What you will do:
Reproduce word for word the lines between the one holding "and add the following content to it" and the one holding "Explanation of each", inclusive.

Provided records:
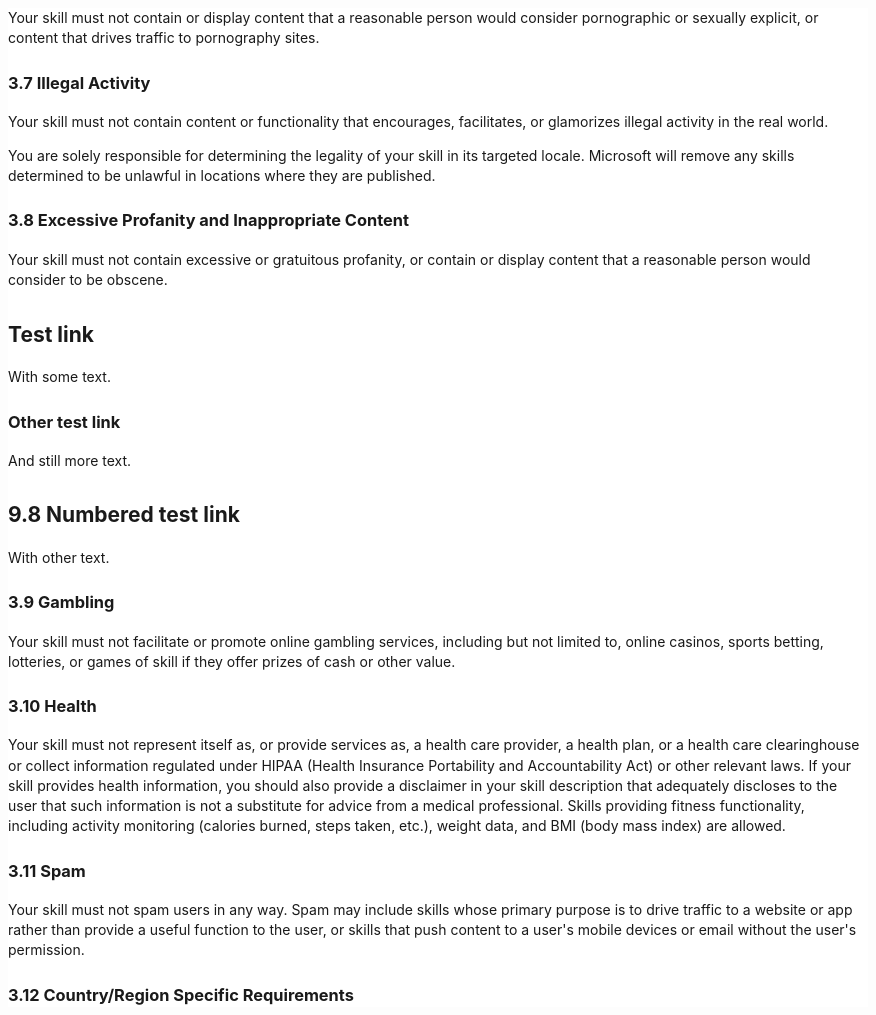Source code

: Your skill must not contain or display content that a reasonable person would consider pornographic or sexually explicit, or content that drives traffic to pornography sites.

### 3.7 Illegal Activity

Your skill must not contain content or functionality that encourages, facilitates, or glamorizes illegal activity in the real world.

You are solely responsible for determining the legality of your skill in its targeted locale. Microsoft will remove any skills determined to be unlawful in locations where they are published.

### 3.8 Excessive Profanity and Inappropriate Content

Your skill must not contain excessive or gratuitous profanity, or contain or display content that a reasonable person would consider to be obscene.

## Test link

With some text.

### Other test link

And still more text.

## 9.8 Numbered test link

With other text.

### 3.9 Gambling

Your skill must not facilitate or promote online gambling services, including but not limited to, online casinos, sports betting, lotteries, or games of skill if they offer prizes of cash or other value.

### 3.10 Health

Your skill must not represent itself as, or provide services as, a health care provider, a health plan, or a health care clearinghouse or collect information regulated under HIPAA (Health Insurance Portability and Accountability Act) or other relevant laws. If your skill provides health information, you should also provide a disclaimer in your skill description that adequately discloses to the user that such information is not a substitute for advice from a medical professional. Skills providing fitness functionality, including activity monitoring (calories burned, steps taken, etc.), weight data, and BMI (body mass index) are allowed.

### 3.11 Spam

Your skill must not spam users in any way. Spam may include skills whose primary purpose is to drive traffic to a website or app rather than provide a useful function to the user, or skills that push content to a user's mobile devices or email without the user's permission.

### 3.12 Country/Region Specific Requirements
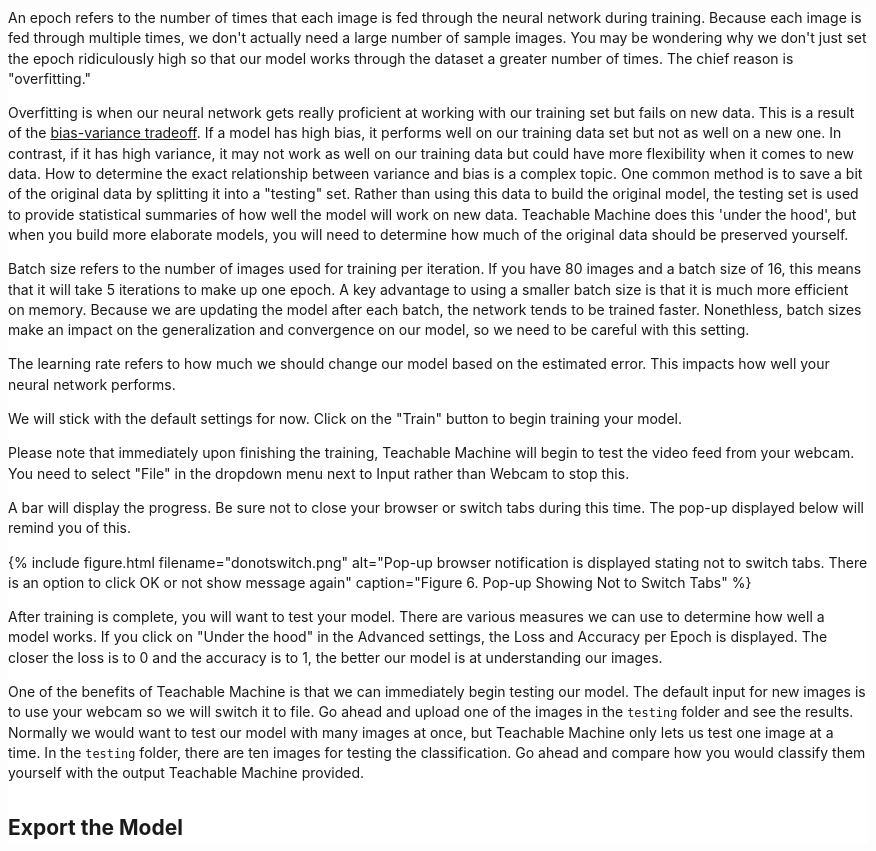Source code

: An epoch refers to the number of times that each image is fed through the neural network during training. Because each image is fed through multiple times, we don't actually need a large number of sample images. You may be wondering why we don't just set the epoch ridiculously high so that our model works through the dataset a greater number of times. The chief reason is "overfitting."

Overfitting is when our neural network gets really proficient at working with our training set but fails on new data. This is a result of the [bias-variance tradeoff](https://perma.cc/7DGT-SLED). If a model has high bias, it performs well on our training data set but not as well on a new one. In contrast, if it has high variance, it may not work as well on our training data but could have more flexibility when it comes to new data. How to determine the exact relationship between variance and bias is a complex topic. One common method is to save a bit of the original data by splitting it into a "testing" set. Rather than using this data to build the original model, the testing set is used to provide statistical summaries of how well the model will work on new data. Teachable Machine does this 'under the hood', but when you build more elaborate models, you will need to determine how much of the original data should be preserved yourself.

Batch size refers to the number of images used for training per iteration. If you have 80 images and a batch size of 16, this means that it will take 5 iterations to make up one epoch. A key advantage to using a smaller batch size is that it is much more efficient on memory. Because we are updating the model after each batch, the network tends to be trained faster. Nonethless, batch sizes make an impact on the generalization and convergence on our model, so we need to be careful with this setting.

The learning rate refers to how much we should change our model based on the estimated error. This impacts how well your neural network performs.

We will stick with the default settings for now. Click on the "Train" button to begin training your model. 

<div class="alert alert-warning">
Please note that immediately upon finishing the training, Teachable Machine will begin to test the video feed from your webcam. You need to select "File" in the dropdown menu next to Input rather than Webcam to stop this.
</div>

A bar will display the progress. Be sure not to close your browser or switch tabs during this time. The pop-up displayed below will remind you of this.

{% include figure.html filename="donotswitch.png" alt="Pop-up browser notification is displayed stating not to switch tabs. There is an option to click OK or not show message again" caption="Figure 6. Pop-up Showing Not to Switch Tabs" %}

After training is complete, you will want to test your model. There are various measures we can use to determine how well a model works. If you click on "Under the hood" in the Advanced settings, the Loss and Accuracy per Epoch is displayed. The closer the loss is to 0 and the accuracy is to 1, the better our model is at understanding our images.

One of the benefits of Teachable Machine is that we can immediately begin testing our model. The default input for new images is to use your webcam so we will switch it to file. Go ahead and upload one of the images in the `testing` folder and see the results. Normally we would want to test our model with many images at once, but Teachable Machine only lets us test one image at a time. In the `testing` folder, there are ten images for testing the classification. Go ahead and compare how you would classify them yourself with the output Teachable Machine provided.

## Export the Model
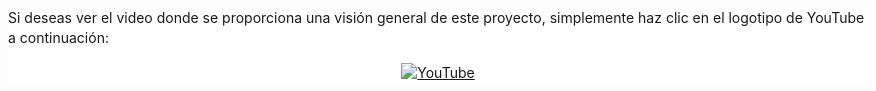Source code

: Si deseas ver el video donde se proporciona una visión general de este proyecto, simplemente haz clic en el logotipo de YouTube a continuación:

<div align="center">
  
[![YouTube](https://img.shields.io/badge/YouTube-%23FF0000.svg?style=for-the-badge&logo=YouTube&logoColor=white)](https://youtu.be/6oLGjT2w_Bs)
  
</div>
* * *
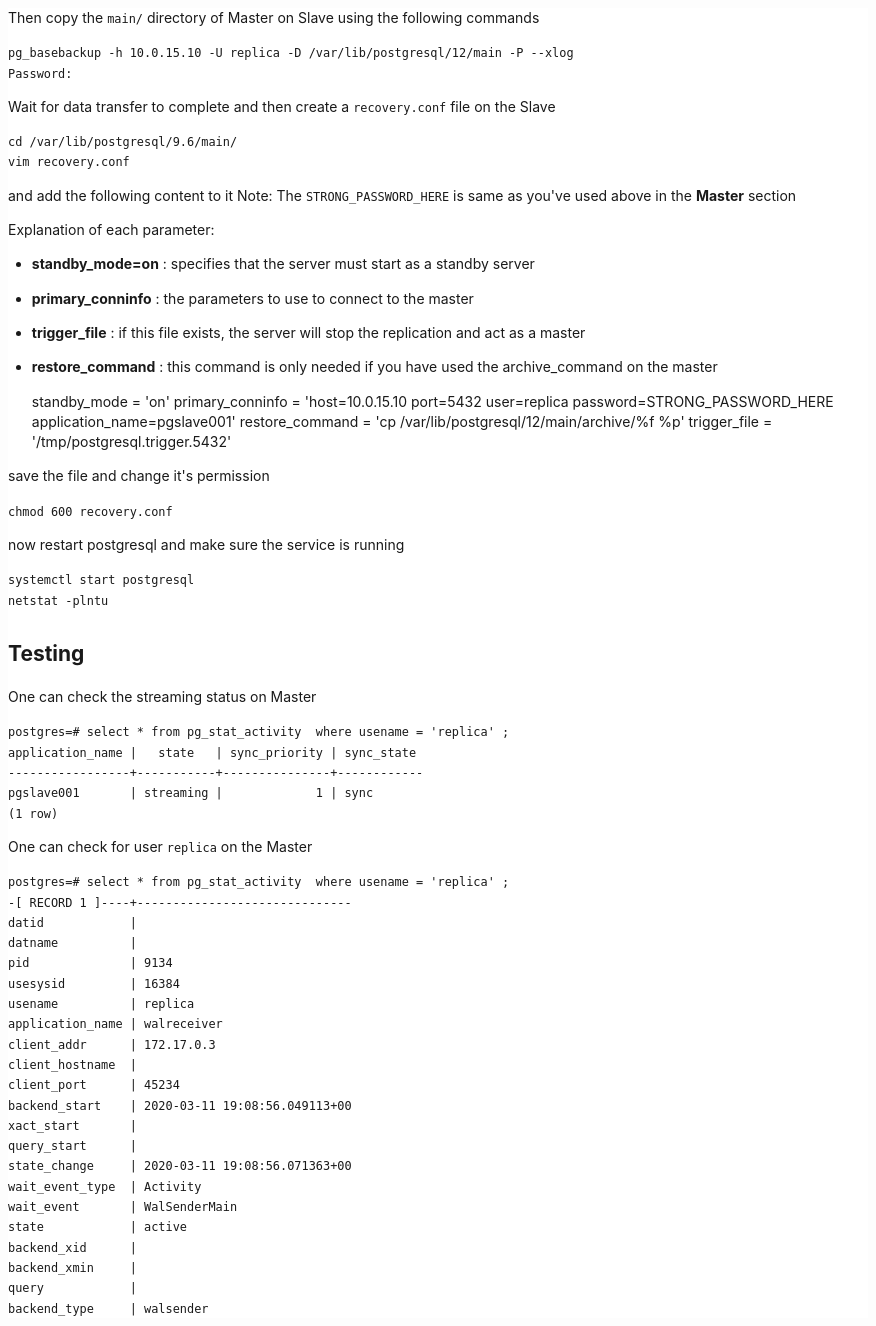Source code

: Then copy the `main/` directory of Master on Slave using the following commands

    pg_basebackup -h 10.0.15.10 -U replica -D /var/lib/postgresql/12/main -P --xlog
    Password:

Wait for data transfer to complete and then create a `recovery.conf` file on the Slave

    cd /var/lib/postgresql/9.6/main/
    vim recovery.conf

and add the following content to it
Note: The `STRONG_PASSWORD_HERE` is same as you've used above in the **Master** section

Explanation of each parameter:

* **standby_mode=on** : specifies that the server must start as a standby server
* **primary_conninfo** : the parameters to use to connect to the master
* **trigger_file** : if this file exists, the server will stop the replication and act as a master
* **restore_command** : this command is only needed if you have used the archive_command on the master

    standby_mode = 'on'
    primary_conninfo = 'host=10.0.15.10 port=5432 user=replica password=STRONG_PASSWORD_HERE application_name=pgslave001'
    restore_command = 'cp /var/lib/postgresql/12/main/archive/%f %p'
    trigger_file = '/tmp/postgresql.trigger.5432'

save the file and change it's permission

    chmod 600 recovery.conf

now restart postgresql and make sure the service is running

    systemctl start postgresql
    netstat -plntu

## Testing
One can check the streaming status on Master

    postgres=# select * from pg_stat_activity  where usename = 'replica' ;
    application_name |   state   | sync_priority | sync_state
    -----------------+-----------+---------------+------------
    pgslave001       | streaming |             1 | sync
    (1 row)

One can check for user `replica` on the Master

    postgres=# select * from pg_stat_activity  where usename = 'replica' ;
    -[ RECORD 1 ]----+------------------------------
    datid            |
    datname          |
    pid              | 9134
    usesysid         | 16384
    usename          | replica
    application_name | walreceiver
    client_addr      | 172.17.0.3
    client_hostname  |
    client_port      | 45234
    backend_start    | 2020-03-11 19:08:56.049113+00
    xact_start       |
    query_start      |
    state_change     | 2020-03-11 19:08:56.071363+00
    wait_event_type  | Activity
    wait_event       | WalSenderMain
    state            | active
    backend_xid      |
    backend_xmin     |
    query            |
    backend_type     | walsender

Solution to this problem:
and add the following content to it
Note: The `STRONG_PASSWORD_HERE` is same as you've used above in the **Master** section

Explanation of each parameter:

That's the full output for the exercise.